多様なアダルトチルドレンからの回復・治療方法
家族療法によるアダルトチルドレンからの回復・治療
アダルトチルドレンの定義と家族療法の仮説との整合性
家族療法によるアダルトチルドレンからの回復・治療の難しさ-親への恐怖心の存在
親への恐怖心から生じるアダルトチルドレンの症状
親への恐怖心がもたらす家族療法(家族カウンセリング)への苦痛
アダルトチルドレンの治療初期に家族療法を適用することの危険性
「話し合えばいつかきっと分かり合えるはず」との家族神話の幻想?

多様なアダルトチルドレンからの回復・治療方法:

怒りの自覚・表現vs母親への共感的理解-アダルトチルドレンの自己分析・回復・治療からのアダルトチルドレンの回復・治療への自己洞察の続きです。
先の自己分析では東ちづるさんと私のケースそれぞれの、アダルトチルドレン(AC)からの回復・治療過程について比較検討しました。
今回のブログでは以上の他に、過去にカウンセリングさせていただいたクライエントさんの中でアダルトチルドレンと思われる症状をお持ちの方のアダルトチルドレンからの回復・治療過程も加えてさらに詳しく比較検討します。
なぜならアダルトチルドレンから回復されたと思われるクライエントさんの多くが、東ちづるさんが回復された治療方法(母親同席の家族療法)とも、私の選択した治療方法(自己心理学的な母親の人生への共感的理解*)とも異なる治療方法、具体的にはゲシュタルト療法(ゲシュタルトセラピー)によりアダルトチルドレンから回復されたと考えられるためです。
*関連ブログ:コフートの自己心理学によるアダルトチルドレンからの回復・治療
ところが…いざそれぞれの心理療法によるアダルトチルドレンからの回復・治療について書き始めますと非常に長文となってしまったため、予定を変更して今回のブログでは東ちづるさんの回復のケース、つまり家族療法によるアダルトチルドレンからの回復・治療に絞って掲載させていただきます^^;

家族療法によるアダルトチルドレンからの回復・治療:

NHK教育『子どもサポートネット』のアダルトチルドレンの特集番組に出演されていた東ちづるさんのお話によれば、個人カウンセリングと並行して母親同伴による家族カウンセリング(家族療法)*を行い、最終的に家族療法により「母と娘いうものは何でも分かり合えるとは限らない」ことに気づかれたことが、アダルトチルドレンからの回復に大きく寄与したようです。
これは母親の限界、見方を変えればご自身の幻想的な母親への期待に気づかれたことが、アダルトチルドレンからの回復につながったものと考えられます。
*東ちづるさんの場合、アダルトチルドレンに関するお悩みは主に母親との人間関係から生じていたそうです。
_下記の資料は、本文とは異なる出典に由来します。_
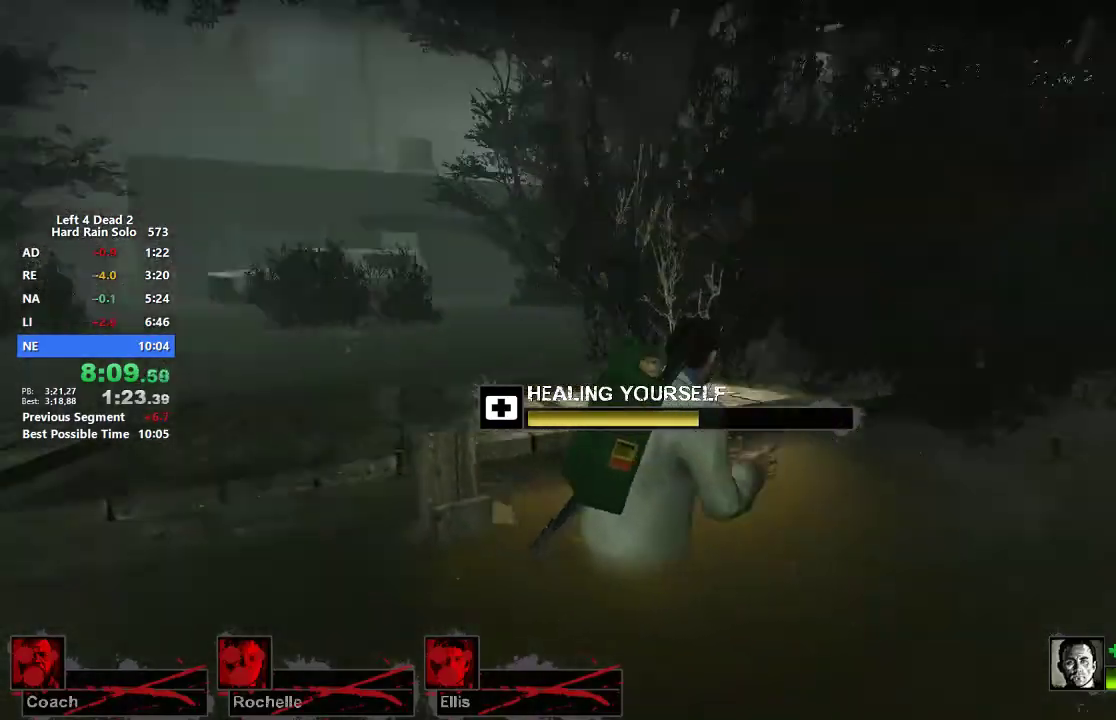
Gameplay with keyboard and mouse; each line is a JSON object with the keys and mouse buttons held at the frame after it. "events" lists presses ("down") and releases ("up") of "1", "2", "3", "4", "5", "a", "alt", "c", "caps_lock", "ctrl", "d", "e", "f", "g", "q", "r", "s", "shift", "space", "t", "tab", "v", "w", "x", "z", "mouse_left", "mouse_middle", "mouse_right", "mouse_mb4", "mouse_mb5", "mouse_wheel_up" and "mouse_wheel_down" between this image and that frame as [ms after this image, input, new state], when the widget could be followed in between. "mouse_left", "mouse_middle", "mouse_right", "mouse_mb4", "mouse_mb5", "mouse_wheel_up", "mouse_wheel_down" = the "left", "middle", "right", "mb4", "mb5", "wheel_up", "wheel_down" buttons of the "mouse" list. No other keys are recorded. Not read: mouse_move.
{"keys": [], "mouse": ["left"], "events": [[117, "mouse_left", "up"], [167, "mouse_left", "down"]]}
アダルトチルドレンの定義と家族療法の仮説との親和性:

このような家族療法の治療効果はアダルトチルドレンの定義からすれば、むしろ当然予想できることなのかもしれません。
なぜならアダルトチルドレンの病理とは一般的に次のように定義されていると考えられるためです。
「アダルトチルドレンとは(親や他の家族が親・家族としての機能を正常に発揮できないという意味での)機能不全家族の元で育ったために多くのトラウマ(心的外傷)体験に晒され、その結果さまざまな心の病を抱えるに到った子供、およびその子供の頃のトラウマ(心的外傷)体験の悪影響に今も晒され続ける大人の総称」
上述のアダルトチルドレンの定義から想定されますように、アダルトチルドレンの病理とは機能不全家族、言葉を変えれば病理的な家族間の人間関係の存在をその前提としています。
一方、家族療法が想定する個人および家族の病理の性質とは次のようなものです。
「ある家族のメンバーの個人的な病理(のように見える)現象は、実は家族全体の病理の一つの現れに過ぎない」
このようにアダルトチルドレン・家族療法のいずれもが、個人を超えた家族という集団全体としての病理を想定しているため元々親和性があり、したがってアダルトチルドレンの治療に家族療法が用いられ、それが治療的に作用するのはむしろ当然と言えるのかもしれません。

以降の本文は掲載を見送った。